Fig ___ Rail Connected Heating Oil Merchants

country and town heatring oil depots

The merchant might well have a tie-in with an oil company, meaning the lorry would be in the oil company colours, typically with the merchant's name and details on the cab doors. The examples illustrated below are (left) a 1937 Albion and (right) a Cory Bros lorry (the distributors for Shell-BP heating oils in London during the 1960s).

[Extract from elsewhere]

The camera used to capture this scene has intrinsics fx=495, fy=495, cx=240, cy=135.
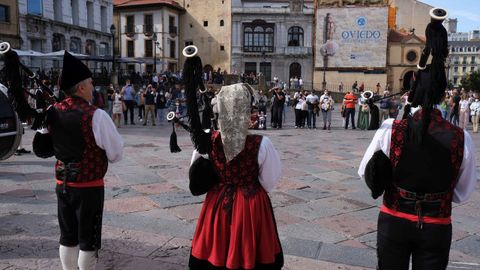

Fig ___ 1960s Fuel Oil Distributors Lorry

Fuel Oil Distributors Lorry

A further variation is a tank farm operated by an oil importer, of which there were quite a few dotted around the coastline, mainly in industrial centres such as London, Manchester and the North East. One such establishment was set up in the early 1880s had a series of large circular iron tanks, some capable of holding 3,000 barrels of petrol. Many of the tanks were situated 15ft below ground level in a special 'oil pit', and the majority of the wharf was itself below the level of the river. This establishment was taken over by the London Oil Storage Company in 1885 and in 1913 the site was described as comprising 'a two-storey brick office building and dwelling house, a brick coopers' shop and a corrugated-iron store in a group at the entrance; two brick warehouses for storage and filling, a pump and filling house, engine house and boiler house, a carpenters' shop, blacksmiths' shop, store, and cloakroom and a total of 27 oil-storage tanks with a combined capacity of over 14,000 tons, including two giant tanks named 'Reliance' and 'Excellent' with individual capacities of 3,000 and 4,000 tons respectively.' I believe they had a railway siding from the London docks for dispatching the imported oils inland. Such a facility can be modelled against the backscene and need not take up as much room as might be thought.

The tanks at a larger inland depot do not need to be modelled unless you have the room, they were often be buried in the ground close by but small tanks from the various kit manufacturers would serve and simple tanks made from snap-on aerosol canister caps would do.